Would I look meek if I ordered soup? I wondered, while surveying the menu online beforehand. What would the risotto special say about me: risk-taker or glutton? I finally settled on a salad strategy, which seemed healthy enough to earn kudos but innocuous enough not to upstage me. As it turned out, I wasn't the only one with that game plan. Virtually everyone at the table passed over the restaurant's signature pepperoni pizza (which I'd have killed for) in favor of something leafy. At least no one could accuse me of not being a team player.

Breaking bread with colleagues is an event not to be taken lightly. Go ahead and gorge without remorse in the privacy of your own home. But in the office, laissez-faire eating suggests a laissez-faire work ethic or, worse, immaturity. Not long ago I was lunching on a PB&J sandwich at my desk, when an older coworker remarked that she'd packed the same thing in her kid's lunch box that morning. In effect, she'd compared me to her third-grader — not a good thing. Later that day, she asked me to get her a cup of coffee, a task typically delegated to the college interns. Whether this was conscious on her part or not, I took her point. If I won't show up to work wearing Havaianas flip-flops or an ironic T-shirt for fear of looking too young, shouldn't I extend that thinking to what I put in my mouth?

My boyfriend insists I'm being paranoid. Really? When I snacked on almonds from a Ziploc baggie, my boss was the first to take notice. "What a smart idea! I wish I was that together," she effused. (Little did she know I had pilfered the nuts from my roommate after I'd finished his Cheez-Its.) But it paid off — I think.
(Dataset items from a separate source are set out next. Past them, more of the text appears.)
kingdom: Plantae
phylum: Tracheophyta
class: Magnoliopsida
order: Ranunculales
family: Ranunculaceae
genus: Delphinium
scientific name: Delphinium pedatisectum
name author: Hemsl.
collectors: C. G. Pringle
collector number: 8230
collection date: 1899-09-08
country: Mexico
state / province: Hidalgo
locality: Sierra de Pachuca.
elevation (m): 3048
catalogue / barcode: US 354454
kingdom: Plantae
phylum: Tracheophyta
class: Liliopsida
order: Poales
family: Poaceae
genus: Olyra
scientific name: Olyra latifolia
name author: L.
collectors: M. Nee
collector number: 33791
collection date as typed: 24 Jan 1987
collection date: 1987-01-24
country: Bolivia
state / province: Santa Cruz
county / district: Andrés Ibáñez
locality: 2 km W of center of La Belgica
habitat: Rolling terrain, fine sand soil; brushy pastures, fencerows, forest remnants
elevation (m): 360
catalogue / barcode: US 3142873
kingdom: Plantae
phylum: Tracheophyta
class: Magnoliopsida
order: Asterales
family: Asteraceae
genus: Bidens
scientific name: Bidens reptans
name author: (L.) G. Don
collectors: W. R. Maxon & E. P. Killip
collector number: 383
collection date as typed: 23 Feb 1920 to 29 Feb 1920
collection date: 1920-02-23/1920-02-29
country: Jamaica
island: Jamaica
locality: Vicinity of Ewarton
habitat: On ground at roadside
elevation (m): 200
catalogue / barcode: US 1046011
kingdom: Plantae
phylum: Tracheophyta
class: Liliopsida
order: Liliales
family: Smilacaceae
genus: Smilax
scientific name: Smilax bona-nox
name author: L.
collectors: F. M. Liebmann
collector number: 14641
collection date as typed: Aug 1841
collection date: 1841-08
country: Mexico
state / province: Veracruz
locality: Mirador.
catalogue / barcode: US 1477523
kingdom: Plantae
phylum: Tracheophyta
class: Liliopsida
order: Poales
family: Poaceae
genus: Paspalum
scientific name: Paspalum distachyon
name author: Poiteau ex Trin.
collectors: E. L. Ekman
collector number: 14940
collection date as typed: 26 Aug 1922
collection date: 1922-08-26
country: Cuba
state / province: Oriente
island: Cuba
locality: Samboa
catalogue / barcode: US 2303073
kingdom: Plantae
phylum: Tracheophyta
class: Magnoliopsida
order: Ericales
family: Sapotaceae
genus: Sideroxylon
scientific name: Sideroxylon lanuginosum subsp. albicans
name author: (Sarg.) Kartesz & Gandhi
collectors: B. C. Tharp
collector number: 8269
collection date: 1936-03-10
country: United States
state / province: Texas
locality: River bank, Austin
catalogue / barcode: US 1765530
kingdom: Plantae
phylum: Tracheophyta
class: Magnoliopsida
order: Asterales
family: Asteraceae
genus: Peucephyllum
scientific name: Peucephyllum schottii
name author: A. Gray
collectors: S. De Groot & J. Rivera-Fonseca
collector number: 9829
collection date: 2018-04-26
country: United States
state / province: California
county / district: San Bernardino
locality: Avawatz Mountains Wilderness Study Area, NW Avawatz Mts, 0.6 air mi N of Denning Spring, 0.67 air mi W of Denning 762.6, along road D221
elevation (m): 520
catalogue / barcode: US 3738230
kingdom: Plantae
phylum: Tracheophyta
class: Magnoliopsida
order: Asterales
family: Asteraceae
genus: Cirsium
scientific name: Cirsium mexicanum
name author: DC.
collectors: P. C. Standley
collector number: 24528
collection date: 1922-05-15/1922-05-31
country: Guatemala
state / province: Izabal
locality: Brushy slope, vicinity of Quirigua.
The boss invited me to tag along on her pitch meeting that afternoon with more senior staffers. In that instant, maybe she viewed me as a thoughtful, plan-ahead kind of gal — exactly the impression I want to make. Hey, if you're gunning for a raise, you've got to eat the part.

Did You Know? Overweight women make 24% less than their leaner cubemates.

THE BOSSES WEIGH IN

"At cocktail parties, pick only single-bite hors d'oeuvres. You don't want to be seen chewing chicken satay off a stick."
—Marilyn Carlson Nelson, chairwoman of Carlson Companies, Inc., which owns Radisson Hotels and T.G.I. Friday's

"If it helps you get more done, eating at your desk is good. But stinking up the office isn't. I once had an employee spray Glade around a lunch offender's desk."
—Mark Cuban, owner of the Dallas Mavericks and chairman of HDNet

"Never eat crabs, sloppy joes, or spaghetti at a work function. Your attention should be focused on the other people, not the food."
—Rob McGovern, founder of CareerBuilder

"My early years were like Mad Men — people drank six martinis at lunch. That era is over. Don't make a big deal of it, but don't have a drink at a business luncheon. You want to be in control."
>—Cathie Black, president of Hearst Magazines and author of Basic Black: The Essential Guide for Getting Ahead at Work (and in Life), now in paperback.